**Provided passage**
↓↓↓
Facebook Is 'Frat-Boy Billionaires From California' Who Have 'Upended' Democracy, Canadian Lawmaker Says

Lawmakers from several countries blasted Facebook and the firm's CEO Mark Zuckerberg during a special international hearing held at the U.K. parliament on Tuesday, criticizing the social media company for undermining democracy.

Charlie Angus, a lawmaker from Canada, said that humanity had "never seen anything quite like Facebook" before, Reuters news agency reported. "While we were playing on our phones and apps, our democratic institutions ... seem to have been upended by frat-boy billionaires from California," he alleged.

Zuckerberg chose not to attend the hearing, sending his company's Vice President of Policy Solutions Richard Allan instead. The CEO's absence didn't go unnoticed.

A protester wearing a model head of Facebook CEO Mark Zuckerberg poses for media on November 27 in London. Charlie Angus, a lawmaker from Canada, said that humanity had “never seen anything quite like Facebook” before. Jack Taylor/Getty Images

"Mr. Zuckerberg's decision not to appear here at Westminster [Britain's parliament] to me speaks volumes," Angus said, suggesting later that the global company could be broken up to alleviate some concerns.
↑↑↑
**Task instructions**
Decide whether each statement below agrees with the hearing article, answering yes or no and quoting the deciding words of the article: 1. The hearing took place at the U.K. parliament. 2. Mark Zuckerberg appeared at the hearing in person. 3. Richard Allan holds the title of Vice President of Policy Solutions at Facebook. The items after the hearing article have nothing to do with it.

**Records supplied**
↓↓↓
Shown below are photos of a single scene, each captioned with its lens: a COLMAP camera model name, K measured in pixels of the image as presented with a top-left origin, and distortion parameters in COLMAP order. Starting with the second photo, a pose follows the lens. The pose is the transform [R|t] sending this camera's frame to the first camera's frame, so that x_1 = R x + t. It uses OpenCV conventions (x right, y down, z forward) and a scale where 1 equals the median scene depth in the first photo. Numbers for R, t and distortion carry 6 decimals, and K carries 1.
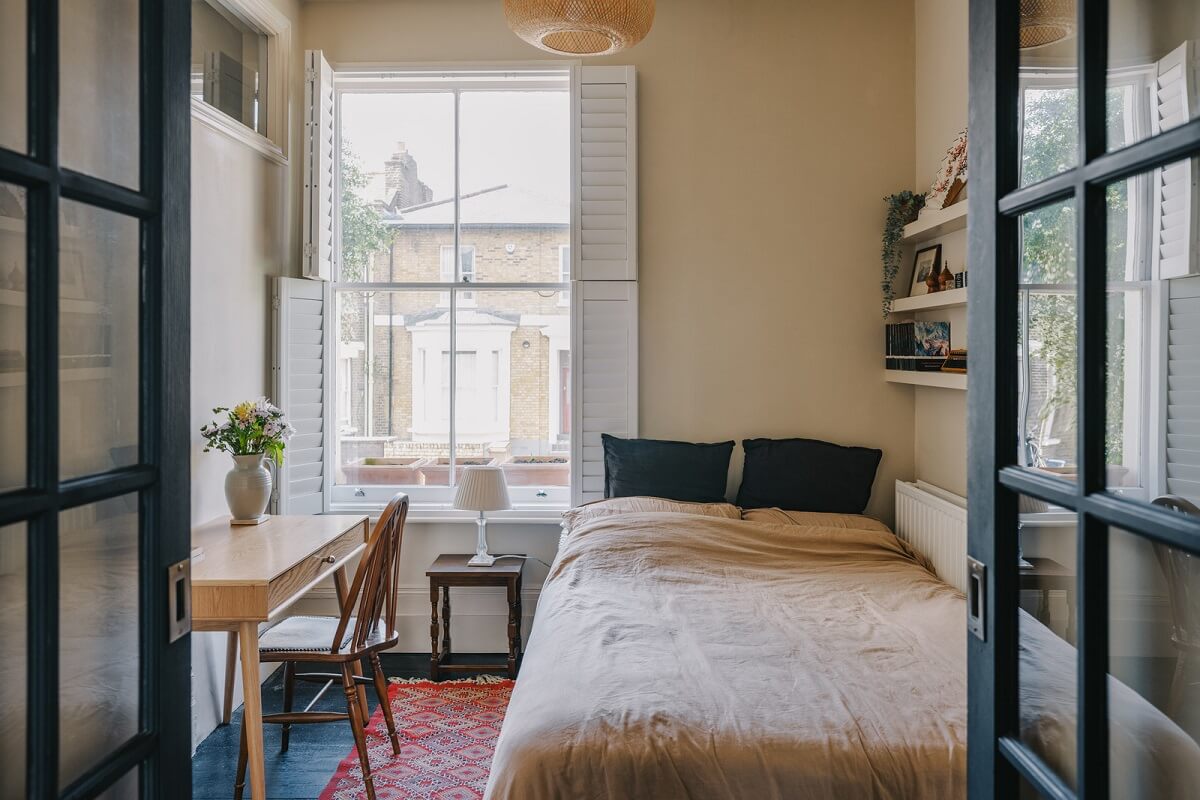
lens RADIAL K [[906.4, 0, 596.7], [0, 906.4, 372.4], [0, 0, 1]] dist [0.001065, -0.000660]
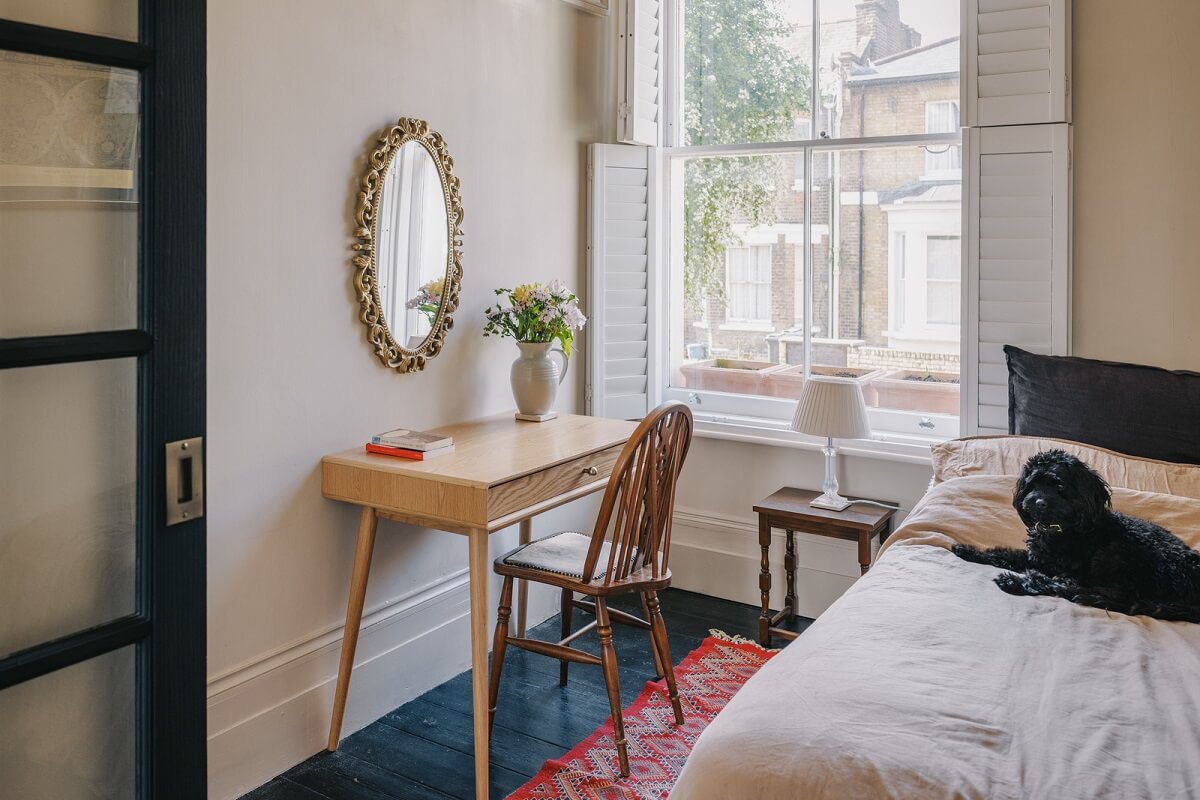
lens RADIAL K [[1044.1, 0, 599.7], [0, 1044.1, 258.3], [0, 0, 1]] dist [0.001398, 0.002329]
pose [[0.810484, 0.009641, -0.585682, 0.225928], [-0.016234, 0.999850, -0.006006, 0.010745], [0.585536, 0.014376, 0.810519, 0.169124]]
↑↑↑
↓↓↓
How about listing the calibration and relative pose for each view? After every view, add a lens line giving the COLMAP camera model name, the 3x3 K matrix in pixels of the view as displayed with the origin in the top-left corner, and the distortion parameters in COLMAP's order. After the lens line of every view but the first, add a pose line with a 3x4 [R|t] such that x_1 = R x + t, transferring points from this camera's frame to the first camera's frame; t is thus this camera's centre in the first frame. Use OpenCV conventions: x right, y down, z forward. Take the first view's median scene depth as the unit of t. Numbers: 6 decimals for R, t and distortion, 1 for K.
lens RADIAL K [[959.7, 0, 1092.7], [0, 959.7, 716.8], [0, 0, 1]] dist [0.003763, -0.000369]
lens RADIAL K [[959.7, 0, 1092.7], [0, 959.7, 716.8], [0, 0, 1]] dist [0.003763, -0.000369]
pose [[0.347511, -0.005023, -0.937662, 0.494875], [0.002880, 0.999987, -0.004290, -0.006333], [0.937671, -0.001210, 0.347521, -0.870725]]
↑↑↑
**Solution**
1. Yes: "held at the U.K. parliament on Tuesday"
2. No: "Zuckerberg chose not to attend the hearing"
3. Yes: "his company's Vice President of Policy Solutions Richard Allan"